[[ TEXT UNDER STUDY, beginning ]]
Science and objective evidence only exists because of the space-time mathematical laws of nature. But these laws are part of the very geometric structure of the universe which came into existence 13.8 billion years ago. Therefore, we have no objective evidence of anything prior to this either temporally or causally. And thus atheists are on a completely level playing field in their speculations about a multiverse with the theists in their belief in a God who created this universe. We have no objective means for a determination on such questions and all claims on this matter are of a completely subjective nature.

When we think about the birth of the Universe, was time already in place?

The understanding of the space-time structure of the universe in General Relativity gives us no reason whatsoever to think that this is so.

Some of us aborigines accept legitimate testimony. :slightly_smiling_face: In the beginning God.
 

God changes not. And if He is not, nature alone does not.

I too confirm what Ethan Siegel says:

‘That’s what the multiverse is, and why scientists accept its existence as the default position.’.

‘This doesn’t mean that different Universes have different rules or laws or fundamental constants, or that all the possible quantum outcomes you can imagine occur in some other pocket of the multiverse.’

‘You may not like it, and you really may not like how some physicists abuse the idea, but until a better, viable alternative to inflation comes around, the multiverse is very much here to stay. Now, at least, you understand why.’

or not as the case may be.

All of which is irrelevant to rationality. Eternity is a fact. In God or not. Anything else is wooden literalism.

Inflation instantiates universes from the pre-true vacuum state and extends beyond them, it always has.
There have always been universes coming in to being with inflation.
Inflation bubbles extending beyond universes constitute the units of the infinite, eternal multiverse.
[[ TEXT UNDER STUDY, end ]]
[[ EXTRACTED ENTRIES, beginning ]]
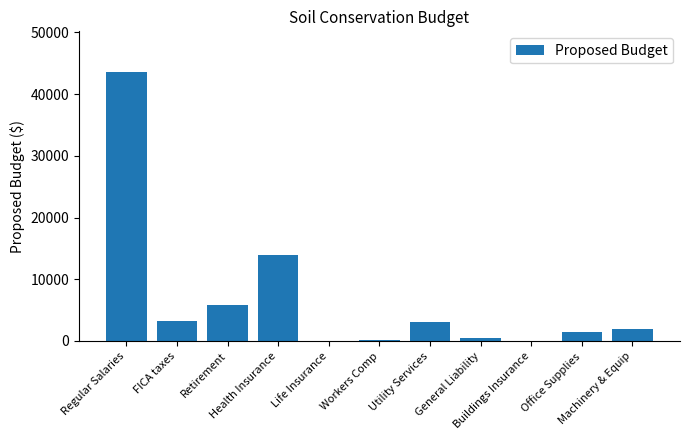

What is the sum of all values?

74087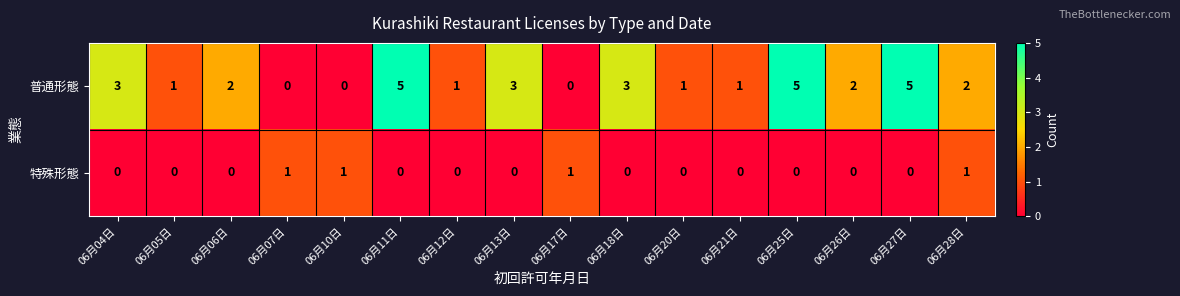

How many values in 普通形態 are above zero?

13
[[ EXTRACTED ENTRIES, end ]]
[[ EXTRACTED ENTRIES, beginning ]]
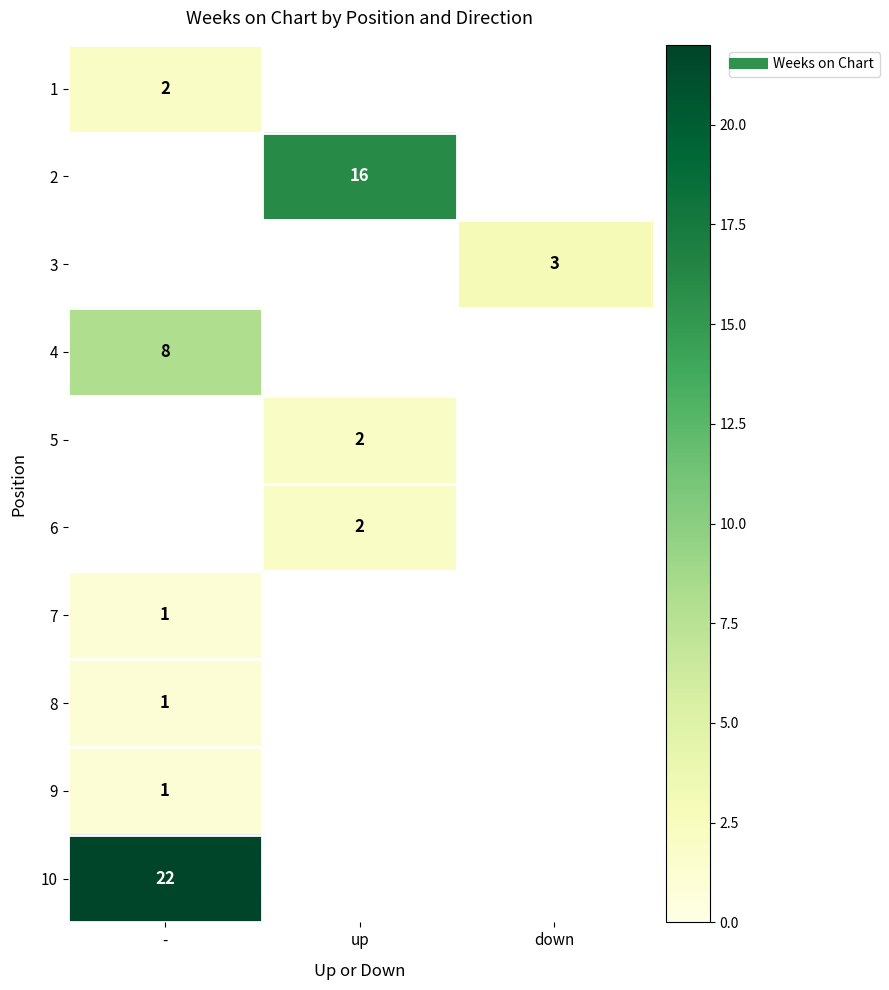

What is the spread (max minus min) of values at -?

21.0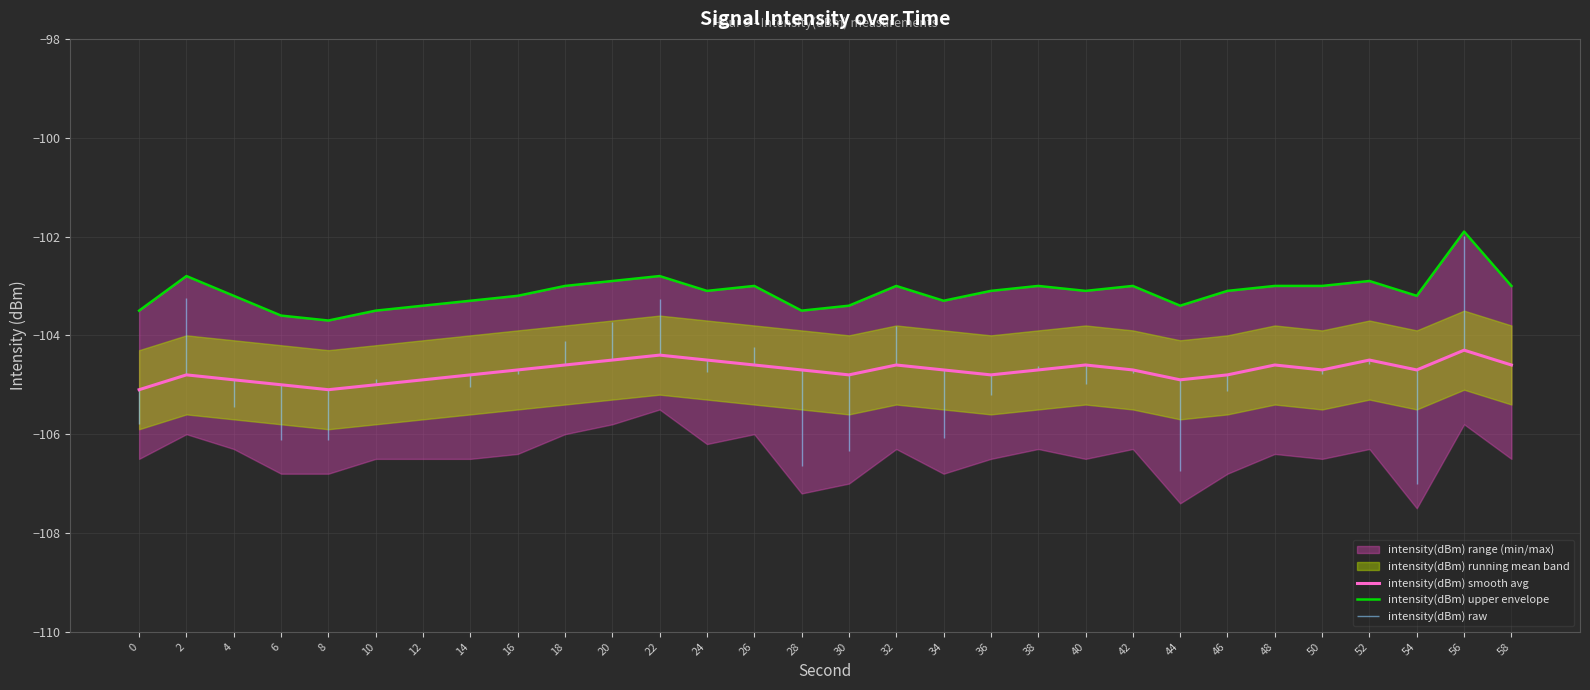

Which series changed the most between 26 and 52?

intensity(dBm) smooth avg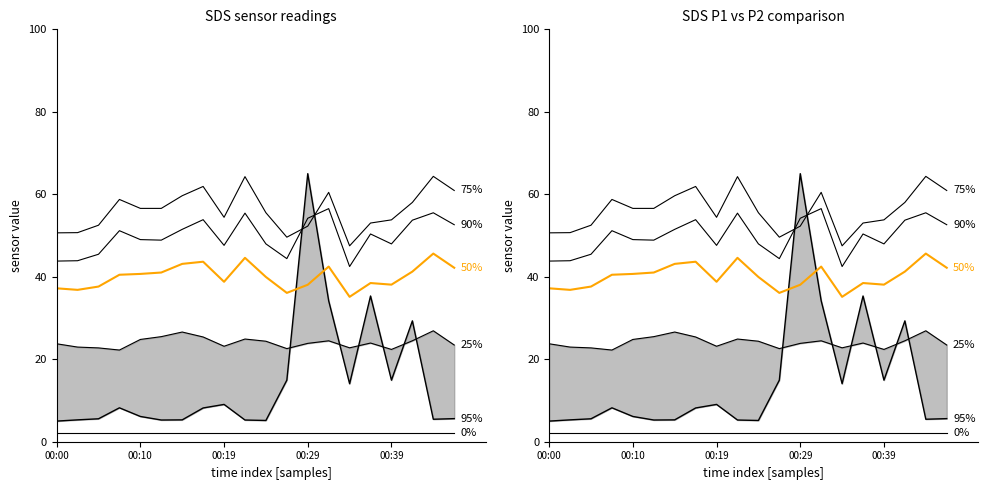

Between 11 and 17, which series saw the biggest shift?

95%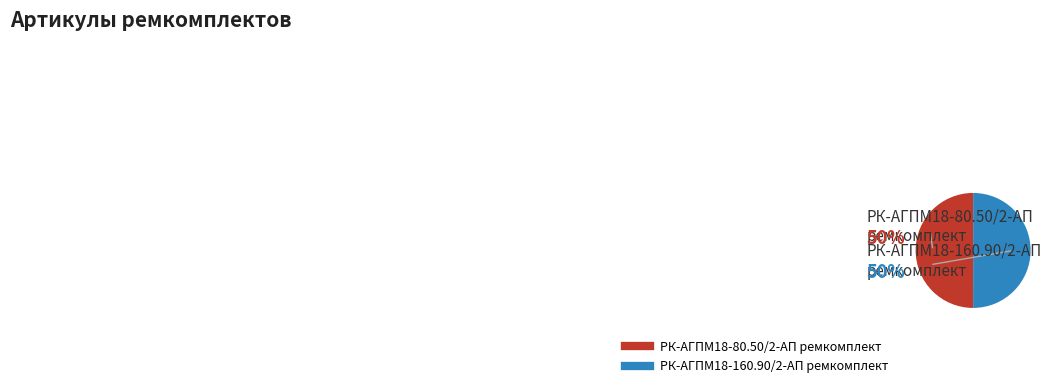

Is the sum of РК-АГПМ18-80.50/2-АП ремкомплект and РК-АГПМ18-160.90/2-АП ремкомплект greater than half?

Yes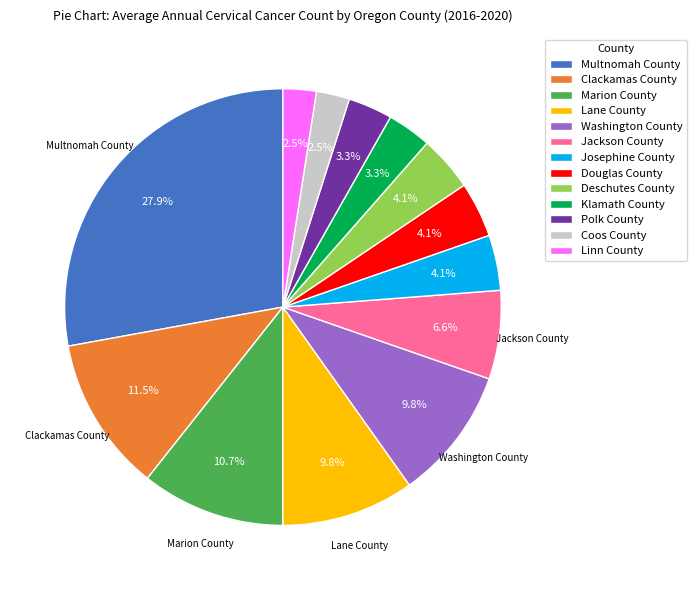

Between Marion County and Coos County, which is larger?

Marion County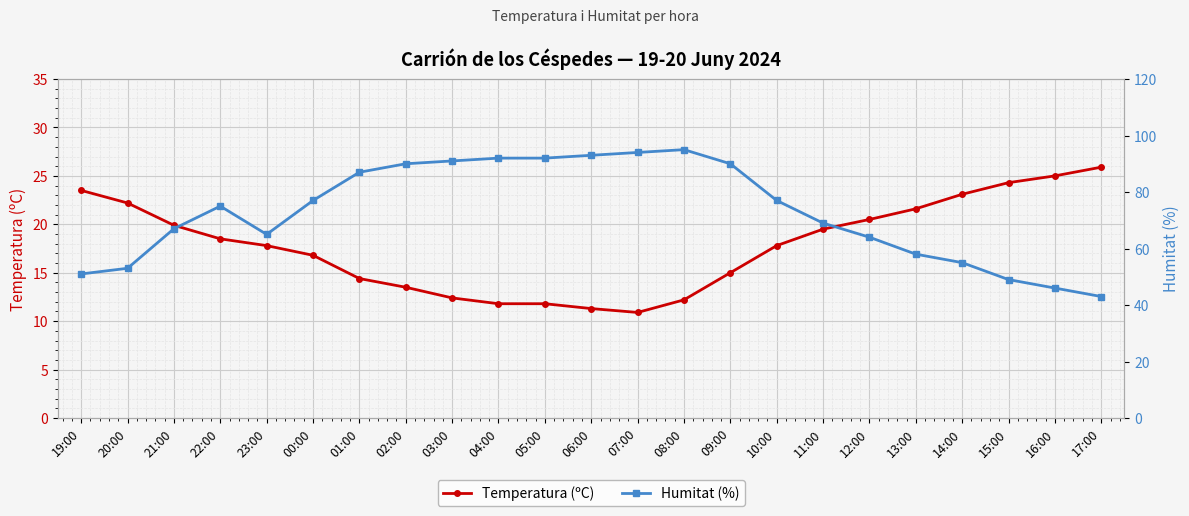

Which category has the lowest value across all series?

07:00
[[ EXTRACTED ENTRIES, end ]]
- PROBLEM 1: According to the opening paragraph of the discussion of God and the multiverse, why is there no objective evidence of anything before the universe came into existence? Explain in one to three sentences.
- PROBLEM 2: Carry on the discussion of God and the multiverse from the point where it stops.
The entries are a separate set of material, apart from the discussion of God and the multiverse.

- EXERCISE RESPONSE 1: Science and objective evidence exist only because of the space-time mathematical laws of nature. Those laws are part of the geometric structure of the universe, which came into existence 13.8 billion years ago. So nothing before that, in time or as a cause, can be known through objective evidence.

- EXERCISE RESPONSE 2:
There is no rational, meaningful, viable alternative, never will be, which is why God conforms to it, and no belief in a once-upon-a-time ‘testimony’ that denies that is rational.

OK. Apart from Dale, who else believes in the beginning of nature, of the multiverse, and why please? Anyone? Is it mandatory for faith in God in Christ to believe it? What do I lack in faith by knowing that nature is eternal?

I’m inclined to think as you do that there is a larger natural cycle which accounts for the expansion we observe of everything and of the singularity which is thought to be its source.

But we are talking about something so vast and ancient that I am loath to claim it as a fact. I do believe it is reasonable to disagree about this and I think putting it as strongly as you do is not warranted.

But I scoff at those who claim atheists desperately need to believe in the multiverse. No one urgently requires a theory of cosmic origins. We tend to look for natural causes because we have no investment in believing in anything supernatural as a cause of anything. Frankly I think theology would be better off to drop investments in anything empirical. But of course the resurrection makes that hill one you’ve got to die on. An afterlife would be another example but I’m pretty sure there are more claiming Christians who are willing to doubt heaven an hell than there are who doubt the resurrection of Jesus.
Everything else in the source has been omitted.